Liam Williams is the most soulful, daring, intellectually unabashed young comedian in the country. His Foster's-nominated debut hour, which plays at the Soho Theatre this week, is comedy-as-poetry, his very own 'Love Song of J. Alfred Prufrock', a mock-heroic bildungsroman of a set splashed with haggard beauty, Yorkshire melancholy and wanking-at-ten-past-three candour. This is laughter in the dark night of the soul, lit by a pale fire of precocity.
Bookworms will find a bed of crimson literary joy in this show, which essentially tells Williams' life story from Yorkshire to Camden and back again whenever he runs out of funds. Lawrence, Eliot, Salinger, Kerouac and McEwan are all name-checked. A rather fun 'pamphlet', which comes free with the show and almost deserves an article of its own, has fingerprints of e.e.cummings, all uncapitalised jigsaw-verse and dizzying thought-swirls.
But it is Philip Larkin whose influence looms darkest: the wit-lashed Northern nihilism; the coupling of the lyrical and the profane; the resentment of parents; the loathing for dead-end jobs; the coarse sexual self-pity. Compare, for instance, Williams' "She's probably got some lover that / Fucks her in her mortgaged flat / And picks her post up off the mat / In afternoons" with Larkin's 'High Windows'.
There are notes of other comedians here as well. There's Daniel Kitson in the dexterous mystique. There's Tim Key in the mood-music and faux-serious poetry recitals. There's a bit of Steve Coogan, too: Williams' self-interview at the start, like Alan Partridge's pre-recorded chat with himself in the masterful Mid Morning Matters, is both a reminder to the audience of his recent critical acclaim and a mock-cocky subversion of it. Williams oscillates between struggling artist and conscious caricature, now he's got universal broadsheet approval, a Foster's nom and a girlfriend, but one senses he will never be the shit in the shuttered chateau.
Like Stewart Lee, he smuggles in wry social commentary amongst the lyrical dandelions: his absurdist extrapolation of Time Out quirky date ideas is particularly astute, though perhaps the most conventional of his 'bits' (and the most accessible segment for a ten-minute slot on the likes of Comedy Roadshow. No bad thing at all).
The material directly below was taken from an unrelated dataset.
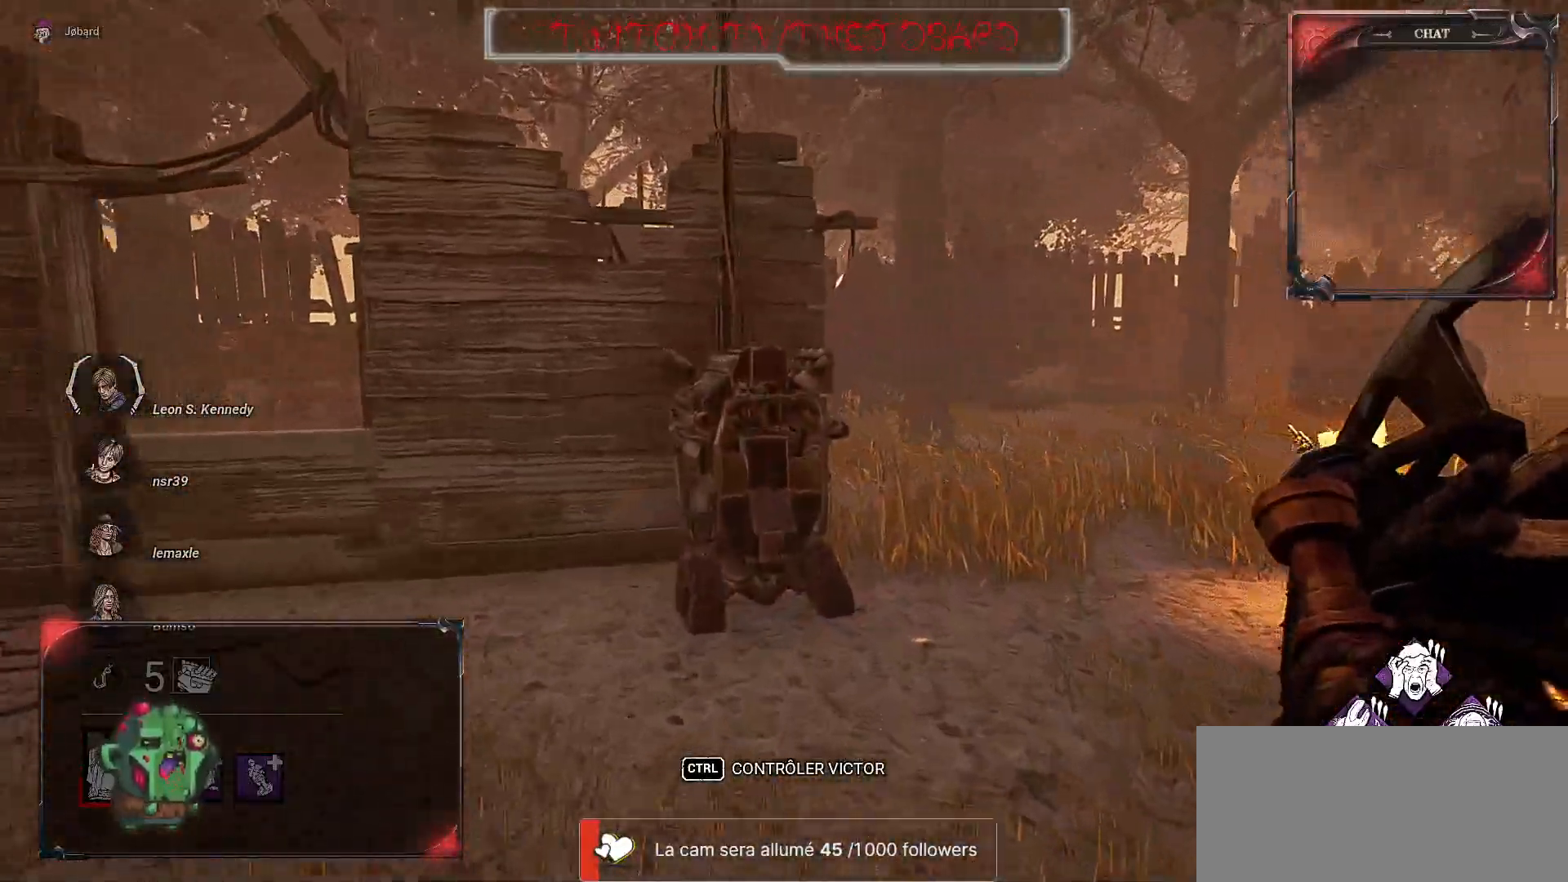
{"keys": ["z"], "mouse": [], "events": []}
He also - like, say, Bo Burnham - satirises the studied whimsy of less original comedians (Venn diagrams!) from the safety zone of an artsy persona.
Williams gets away with all this pimple-scratching for two main reasons. Firstly, he wears the erudition lightly, almost reluctantly, and cauterises the undergraduate showmanship with a hot spike of self-awareness. Secondly, and more importantly, he is blessed with his own scorching idiolect, the sort of burning eloquence that you really don't see in comedy that often (Daniel Kitson excepted). It is so effortless, so drenched in poeticism it makes you wonder why you even bother to speak or write yourself (I've done my best here, but what's the bloody point).
Stopper 'Mongst The Wheat, his Yorkshire semi-pastiche of The Catcher in the Rye, has the rhythm of high literature, but the images are artfully artless ("the snowflakes fell to rest, fucking exhausted from their fall"; "the blanket of snow was like a blanket of snow"). Like the best Flight of the Conchords songs, the parody is so close to the style it mimics that it's almost too 'good' to be funny. Later, the depiction of grim schooldays is worryingly close in timbre to the first hundred, less intentionally ironic pages of Morrissey's (still wonderful) Autobiography.
The writing is remarkable enough, but Williams' delivery is something else. His movement and diction shimmer with the class and certainty of a seasoned character actor, a Jonathan Pryce or a Gabriel Byrne (this also comes through in his work with excellent sketch troupe Sheeps). His voice has a bracken-smoked bonfire rasp and luxuriates in the staccato cadences ("old Yorkshire git"; "he scowled and called me a c*nt"). He is a genuine writer-performer and, despite (or indeed because of) the allusions, a genuine original.
Williams is botanising the asphalt of observational comedy, ensanguining the sky of stand-up. This first set covers a hell of a lot: sex, loneliness, money, class, education, family, the past, the unfenced existence of the comic-as-artist, the arrogant eternity of death. If he is this perceptive and ambitious at twenty-five, God knows how good he'll be in his thirties and forties. Is Williams, as The Guardian apparently suggest, the voice of his generation? I bloody hope so.